Asplund Sheryl L, McKenna Robert W, Howard Michael S, Kroft Steven H
University of Texas Southwestern Medical School, Dallas, Texas, USA.
Am J Surg Pathol. 2002 May;26(5):624-9. doi: 10.1097/00000478-200205000-00008.
The presence of prominent proliferation centers (PCs) in lymph nodes (LNs) involved with chronic lymphocytic leukemia/small lymphocytic lymphoma (CLL/SLL) has been associated with atypical blood smear morphology. Atypical CLL has in turn been associated with variant immunophenotypes and poor outcome. However, the significance of abundant PCs remains controversial. We have analyzed the flow cytometric immunophenotypic features of 54 CLL/SLL LNs and correlated these findings with the morphologic and clinical features. The LN histology was assigned to one of two groups based on the prominence of PCs: Group I LNs contained scattered small, sometimes ill-defined PCs in a background of monotonous small round lymphocytes. Group II LNs had increased numbers and sizes of PCs resulting in an obviously nodular appearance at low magnification. Flow cytometry was performed using broad three- or four-color antibody panels that included anti-CD5, CD19, CD20, CD23, CD38, FMC7, and surface immunoglobulin (sIg). The intensity of expression of all markers was scored semi-quantitatively using isotypic controls and internal positive and negative populations as standards. There were 32 group I and 22 group II LNs that, by definition, expressed CD19, CD5, and CD23. Little variability was seen in the intensity of expression of CD19, and the majority of cases expressed CD23 brightly. CD5 varied from very dim to an intensity similar to that of normal T cells; the majority had an intermediate level of CD5 expression. FMC7 was expressed to a significant extent in 11 cases (21%). CD20 was relatively bright in 17 cases (32%). sIg was dim in 29 cases (55%) and moderate or bright in 24 cases (45%). CD38 was expressed significantly in 25 cases (47%). There was no correlation between histologic group and intensity of expression of any individual marker or with an immunophenotypic atypia score based on FMC7, CD20, and sIg. There was also no correlation between morphology or immunophenotype and clinical features. These findings do not support the interpretation that the prominence of proliferation centers in CLL/SLL LNs defines biologically distinct subtypes.

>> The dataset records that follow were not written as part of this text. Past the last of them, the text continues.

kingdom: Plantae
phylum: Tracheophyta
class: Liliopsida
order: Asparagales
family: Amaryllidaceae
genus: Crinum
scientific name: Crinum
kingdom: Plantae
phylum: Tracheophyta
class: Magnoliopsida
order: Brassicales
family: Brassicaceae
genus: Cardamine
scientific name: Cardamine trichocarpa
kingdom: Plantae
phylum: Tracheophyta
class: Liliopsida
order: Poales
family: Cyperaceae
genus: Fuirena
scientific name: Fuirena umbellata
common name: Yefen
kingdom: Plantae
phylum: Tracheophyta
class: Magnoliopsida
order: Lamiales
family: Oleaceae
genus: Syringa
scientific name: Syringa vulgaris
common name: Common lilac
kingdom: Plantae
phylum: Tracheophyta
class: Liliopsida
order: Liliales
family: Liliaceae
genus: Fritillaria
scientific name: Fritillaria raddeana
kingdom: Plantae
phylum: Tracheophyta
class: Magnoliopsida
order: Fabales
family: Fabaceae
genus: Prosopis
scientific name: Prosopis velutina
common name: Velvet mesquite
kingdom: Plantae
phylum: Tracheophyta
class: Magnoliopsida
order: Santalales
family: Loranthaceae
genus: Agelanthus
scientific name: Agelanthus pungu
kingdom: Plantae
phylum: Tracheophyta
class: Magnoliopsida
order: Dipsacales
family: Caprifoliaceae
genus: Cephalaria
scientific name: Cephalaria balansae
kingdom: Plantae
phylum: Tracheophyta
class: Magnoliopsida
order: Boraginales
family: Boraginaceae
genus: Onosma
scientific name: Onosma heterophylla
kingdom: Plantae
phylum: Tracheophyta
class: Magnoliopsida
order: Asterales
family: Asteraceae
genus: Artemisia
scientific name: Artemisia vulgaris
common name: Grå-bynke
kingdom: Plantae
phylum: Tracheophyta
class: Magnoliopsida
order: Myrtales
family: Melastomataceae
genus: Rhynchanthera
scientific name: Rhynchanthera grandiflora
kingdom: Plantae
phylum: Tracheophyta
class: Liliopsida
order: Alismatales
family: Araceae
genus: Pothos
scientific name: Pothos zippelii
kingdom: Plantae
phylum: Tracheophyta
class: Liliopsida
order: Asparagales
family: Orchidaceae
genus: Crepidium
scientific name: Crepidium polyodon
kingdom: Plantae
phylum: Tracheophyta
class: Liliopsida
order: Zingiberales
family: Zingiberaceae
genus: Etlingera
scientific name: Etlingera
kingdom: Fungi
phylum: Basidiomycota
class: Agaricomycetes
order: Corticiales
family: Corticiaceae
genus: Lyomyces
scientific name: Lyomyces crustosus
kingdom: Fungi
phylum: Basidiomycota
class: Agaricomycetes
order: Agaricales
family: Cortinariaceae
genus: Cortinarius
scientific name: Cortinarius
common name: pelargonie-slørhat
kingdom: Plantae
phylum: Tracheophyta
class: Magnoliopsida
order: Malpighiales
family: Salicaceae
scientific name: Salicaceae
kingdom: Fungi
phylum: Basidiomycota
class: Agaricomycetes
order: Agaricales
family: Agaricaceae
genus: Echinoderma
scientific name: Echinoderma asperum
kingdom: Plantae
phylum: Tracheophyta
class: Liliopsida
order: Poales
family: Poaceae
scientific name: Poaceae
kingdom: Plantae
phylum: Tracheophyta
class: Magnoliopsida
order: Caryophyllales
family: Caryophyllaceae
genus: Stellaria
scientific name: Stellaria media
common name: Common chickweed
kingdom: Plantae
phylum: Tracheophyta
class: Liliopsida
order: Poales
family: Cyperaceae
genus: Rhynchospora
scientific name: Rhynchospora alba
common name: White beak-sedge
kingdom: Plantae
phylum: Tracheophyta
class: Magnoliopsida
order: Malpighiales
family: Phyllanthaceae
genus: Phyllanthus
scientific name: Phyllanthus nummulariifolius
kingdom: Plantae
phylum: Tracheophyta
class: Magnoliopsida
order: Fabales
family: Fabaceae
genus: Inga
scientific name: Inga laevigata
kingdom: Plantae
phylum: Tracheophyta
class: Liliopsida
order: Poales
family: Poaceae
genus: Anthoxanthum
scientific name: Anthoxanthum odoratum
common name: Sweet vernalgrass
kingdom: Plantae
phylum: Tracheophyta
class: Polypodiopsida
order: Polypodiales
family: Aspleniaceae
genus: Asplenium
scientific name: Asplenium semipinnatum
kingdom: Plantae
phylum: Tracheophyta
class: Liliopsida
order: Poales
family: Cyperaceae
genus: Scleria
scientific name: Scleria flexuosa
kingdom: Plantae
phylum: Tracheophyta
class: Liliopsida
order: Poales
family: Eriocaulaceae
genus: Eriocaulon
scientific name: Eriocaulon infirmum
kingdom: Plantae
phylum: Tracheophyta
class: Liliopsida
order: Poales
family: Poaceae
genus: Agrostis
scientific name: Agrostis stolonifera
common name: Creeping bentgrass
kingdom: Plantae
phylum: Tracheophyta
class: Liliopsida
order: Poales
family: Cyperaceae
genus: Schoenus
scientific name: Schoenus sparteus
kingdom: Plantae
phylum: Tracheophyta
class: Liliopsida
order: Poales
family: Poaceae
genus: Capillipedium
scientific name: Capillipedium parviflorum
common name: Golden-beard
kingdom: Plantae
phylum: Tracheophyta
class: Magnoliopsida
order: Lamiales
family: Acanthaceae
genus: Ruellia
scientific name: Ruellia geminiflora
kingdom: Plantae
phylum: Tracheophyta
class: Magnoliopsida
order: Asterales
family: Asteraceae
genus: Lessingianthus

在与慢性淋巴细胞白血病/小淋巴细胞淋巴瘤(CLL/SLL)相关的淋巴结(LN)中,显著增殖中心(PC)的存在与非典型血液涂片形态有关。非典型CLL又与变异免疫表型及不良预后相关。然而,丰富的PC的意义仍存在争议。我们分析了54例CLL/SLL LN的流式细胞术免疫表型特征,并将这些发现与形态学和临床特征相关联。根据PC的突出程度,LN组织学被分为两组之一:I组LN在单调的小圆形淋巴细胞背景中含有散在的小的、有时界限不清的PC。II组LN的PC数量和大小增加,在低倍镜下呈现明显的结节状外观。使用包含抗CD5、CD19、CD20、CD23、CD38、FMC7和表面免疫球蛋白(sIg)的宽泛三色或四色抗体组合进行流式细胞术检测。使用同型对照以及内部阳性和阴性群体作为标准,对所有标志物的表达强度进行半定量评分。有32例I组LN和22例II组LN,根据定义,它们表达CD19、CD5和CD23。CD19的表达强度变化不大,大多数病例CD23表达明亮。CD5的表达强度从非常微弱到与正常T细胞相似;大多数病例CD5表达水平中等。11例(21%)病例中FMC7有显著表达。17例(32%)病例中CD20相对明亮。29例(55%)病例中sIg暗淡,24例(45%)病例中sIg中等或明亮。25例(47%)病例中CD38有显著表达。组织学分组与任何单个标志物的表达强度之间,或与基于FMC7、CD20和sIg的免疫表型非典型评分之间均无相关性。形态学或免疫表型与临床特征之间也无相关性。这些发现不支持CLL/SLL LN中增殖中心的突出程度定义生物学上不同亚型的解释。